Try the practice problem below and, after you come to a solution, try it a second time but attempt to reach the answer a different way. You can check the explanation to see how this question can be attacked without doing any algebra.
Problem:
A team won 50 percent of its first 60 games in a particular season, and 80 percent of its remaining games. If the team won a total of 60 percent of its games that season, what was the total number of games that the team played?
(A) 180
(B) 120
(C) 90
(D) 85
(E) 30
Solution:
Since we want to work backwards to solve this problem, let’s start by considering our answer choices. Option (E) can be eliminated right away. Since we know that the team has already played 60 games, it is impossible for the team to play 30 games in total.

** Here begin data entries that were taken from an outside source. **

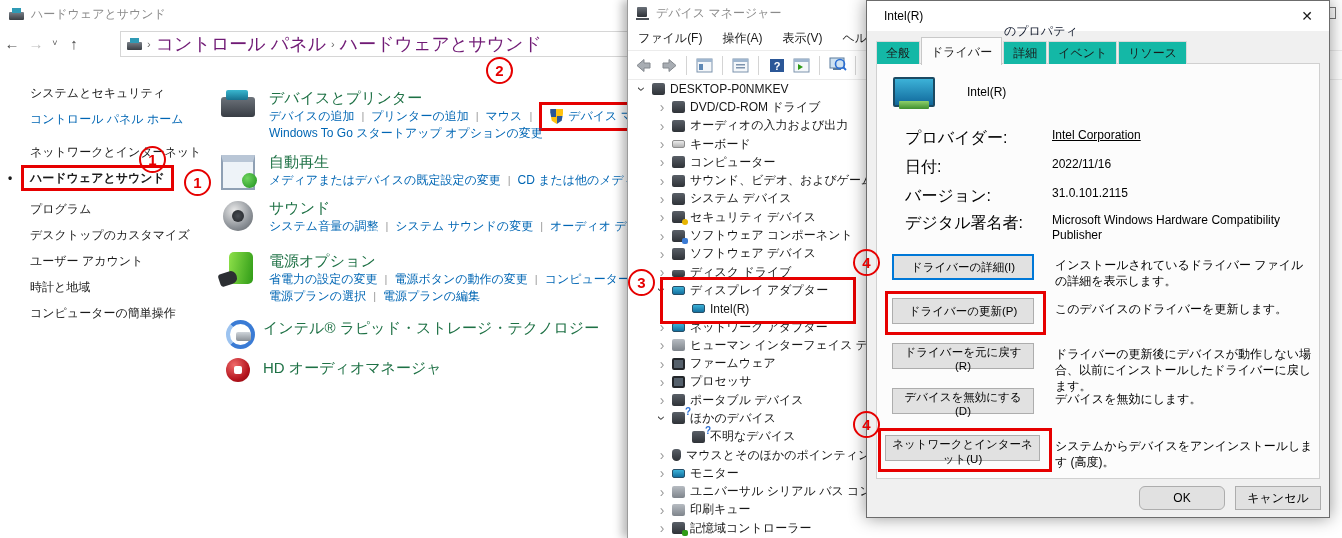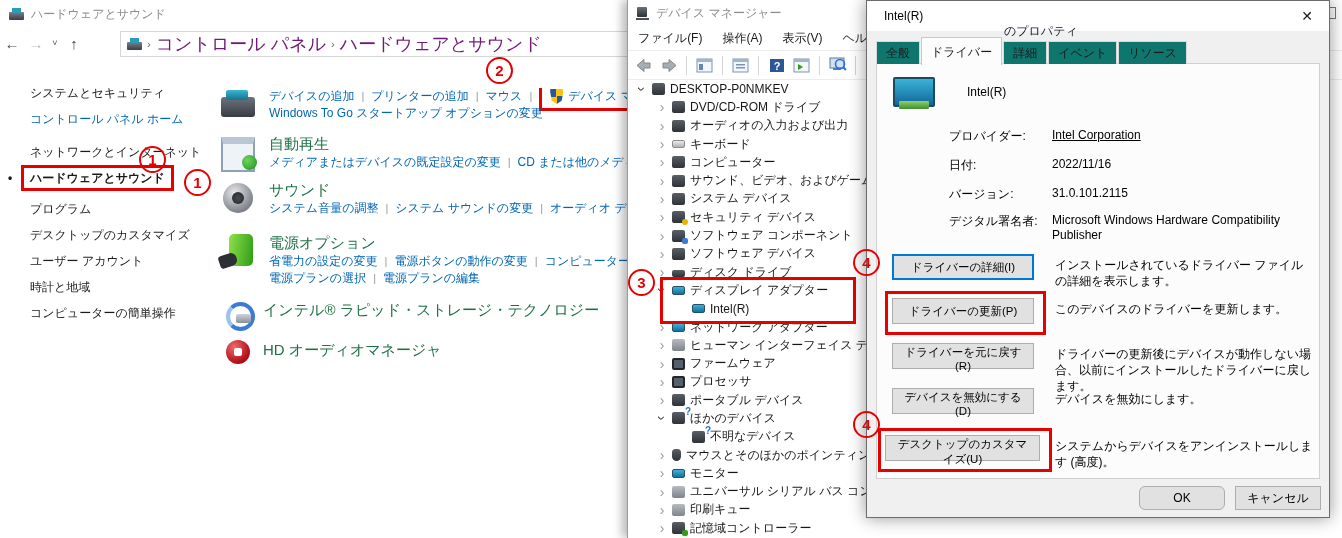--- a/index.html
+++ b/index.html
@@ -80,27 +80,27 @@
   .ni.q::after{content:"?";position:absolute;right:-6px;top:-6px;color:#2b6fd4;font-size:10px;font-weight:bold;}
 
   
   .pd-window{position:absolute;left:866px;top:0;width:464px;height:518px;background:#f0f0f0;border:1px solid #6c6c6c;box-shadow:0 0 16px rgba(0,0,0,.42);z-index:10;box-sizing:border-box;}
   .pd-titlebar{height:30px;background:#fff;position:relative;}
   .pd-title-prefix{position:absolute;left:17px;top:8px;font-size:12px;color:#000;}
   .pd-title-suffix{position:absolute;left:137px;top:22px;font-size:12px;color:#0f172a;}
   .pd-close{position:absolute;right:12px;top:5px;width:20px;height:20px;display:flex;align-items:center;justify-content:center;font-size:14px;color:#1a1a1a;cursor:pointer;}
   .pd-close::before{content:"✕";}
   .pd-tabs{position:absolute;left:9px;top:39px;display:flex;align-items:flex-end;height:24px;z-index:2;}
-  .pd-tab{font-size:12px;color:#1a1a1a;padding:3px 9px 4px;border:1px solid #d9d9d9;border-bottom:none;background:#0f766e;margin-right:1px;height:15px;cursor:pointer;}
+  .pd-tab{font-size:12px;color:#1a1a1a;padding:3px 9px 4px;border:1px solid #d9d9d9;border-bottom:none;background:#14b8a6;margin-right:1px;height:15px;cursor:pointer;}
   .pd-tab.active{background:#fcfcfc;padding-top:6px;height:17px;position:relative;top:1px;border-color:#c8c8c8;}
   .pd-panel{position:absolute;left:9px;top:62px;width:444px;height:416px;background:#fcfcfc;border:1px solid #d0d0d0;box-sizing:border-box;}
   .pd-dev-icon{position:absolute;left:16px;top:13px;width:38px;height:26px;background:linear-gradient(#3cb2d8,#10679a);border:2px solid #1b4references;border:2px solid #1b4a63;border-radius:2px;}
   .pd-dev-icon::after{content:"";position:absolute;left:4px;top:22px;width:30px;height:8px;background:linear-gradient(#8fd06a,#3f8f2f);border-radius:1px;}
   .pd-dev-name{position:absolute;left:90px;top:21px;font-size:12px;color:#000;}
-  .pd-field-label{position:absolute;left:28px;font-size:12px;color:#000;margin-left:44px;}
+  .pd-field-label{position:absolute;left:28px;font-size:16px;color:#000;}
   .pd-field-value{position:absolute;left:175px;width:258px;font-size:12px;color:#000;line-height:15px;}
   .pd-action-btn{position:absolute;left:15px;width:142px;height:26px;background:#e1e1e1;border:1px solid #adadad;font-size:11.5px;font-family:inherit;color:#000;cursor:pointer;}
   .pd-action-btn.focused{border:2px solid #0078d7;}
   .pd-action-btn.wide{left:8px;width:155px;}
   .pd-action-desc{position:absolute;left:178px;width:258px;font-size:12px;color:#000;line-height:16px;}
   .pd-footer-btn{position:absolute;top:485px;width:86px;height:24px;background:#e1e1e1;border:1px solid #adadad;font-size:12px;font-family:inherit;cursor:pointer;}
   .pd-ok{left:272px;border-radius:6px;}
   .pd-cancel{left:368px;}
 
   
@@ -159,20 +159,21 @@
             <div class="cp-side-item">時計と地域</div>
           </div>
           <div>
             <div class="cp-side-item">コンピューターの簡単操作</div>
           </div>
         </nav>
       <div class="cp-main" id="cp-main">
           <div class="cp-section" style="margin-bottom: 10px;">
             <div class="cp-sec-icon i-printer"></div>
             <div class="cp-sec-body">
+              <div class="green-h">デバイスとプリンター</div>
               <div class="cp-link-row">
                 <span class="link">デバイスの追加</span>
                 <span class="sep">|</span>
                 <span class="link">プリンターの追加</span>
                 <span class="sep">|</span>
                 <span class="link">マウス</span>
                 <span class="sep">|</span>
                 <span class="inline-redbox" style="border-color: rgb(230, 0, 0);">
                   <span class="shield"></span>
                   <span class="link">デバイス マネージャー</span>
@@ -478,21 +479,21 @@
       <div id="pd-actions">
           <button class="pd-action-btn focused" style="top: 190px;">ドライバーの詳細(I)</button>
           <div class="pd-action-desc" style="top: 193px;">インストールされているドライバー ファイルの詳細を表示します。</div>
           <button class="pd-action-btn" style="top: 234px;">ドライバーの更新(P)</button>
           <div class="pd-action-desc" style="top: 237px;">このデバイスのドライバーを更新します。</div>
           <div class="redbox" style="left: 8px; top: 227px; width: 155px; height: 38px; border-color: rgb(230, 0, 0);"></div>
           <button class="pd-action-btn" style="top: 279px;">ドライバーを元に戻す(R)</button>
           <div class="pd-action-desc" style="top: 282px;">ドライバーの更新後にデバイスが動作しない場合、以前にインストールしたドライバーに戻します。</div>
           <button class="pd-action-btn" style="top: 324px;">デバイスを無効にする(D)</button>
           <div class="pd-action-desc" style="top: 327px;">デバイスを無効にします。</div>
-          <button class="pd-action-btn wide" style="top: 371px;">デスクトップのカスタマイズ(U)</button>
+          <button class="pd-action-btn wide" style="top: 371px;">ネットワークとインターネット(U)</button>
           <div class="pd-action-desc" style="top: 374px;">システムからデバイスをアンインストールします (高度)。</div>
           <div class="redbox" style="left: 1px; top: 364px; width: 168px; height: 38px; border-color: rgb(230, 0, 0);"></div>
         </div>
     </div>
     <button class="pd-footer-btn pd-ok">OK</button>
     <button class="pd-footer-btn pd-cancel">キャンセル</button>
   </section>
 
   <div id="badges">
       <span class="badge-circle" style="left: 139px; top: 146px; border: 2px solid rgb(230, 0, 0); color: rgb(230, 0, 0);">1</span>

Next we need to decide which answer choice to assess first. Your best bet is to start with either choice (B) or (C), because, for example, if we test (B) and find it is too small, we know (A) is the answer without any additional work. Similarly, if we test (C) and it is too big, (D) must be the answer. When deciding between (B) and (C), we should go with the option that looks as if it will be easier, in this case that is (C), because it is smaller.
From the question stem, we know that the team won 50% of its first 60 games, which is 30 games. Choice (C) tells us that the team played 90 games, 60% of which it won. That means that the team won 54 games. To find this quickly, determine 10% of 90, which is 9, and multiply by 6.
In order to find how many of those 54 games were won after the first 60 games, subtract 30 from 54, which gives us 24. Thus, we know that during its remaining games, the team won 24 games. Additionally, we know that after the first 60 games, the team played 30 more games, which we found by subtracting 60 from 90.
Now we need to see if the team won 80% of its final 30 games. To determine this set up the fraction of games won over games played, which is 24/30. Simplify this to 4/5 and convert to a percent. 4/5 = 80/100 = 80%. Since this is the percent of remaining games won the question stem wants us to reach, we know that (C) must be the correct answer.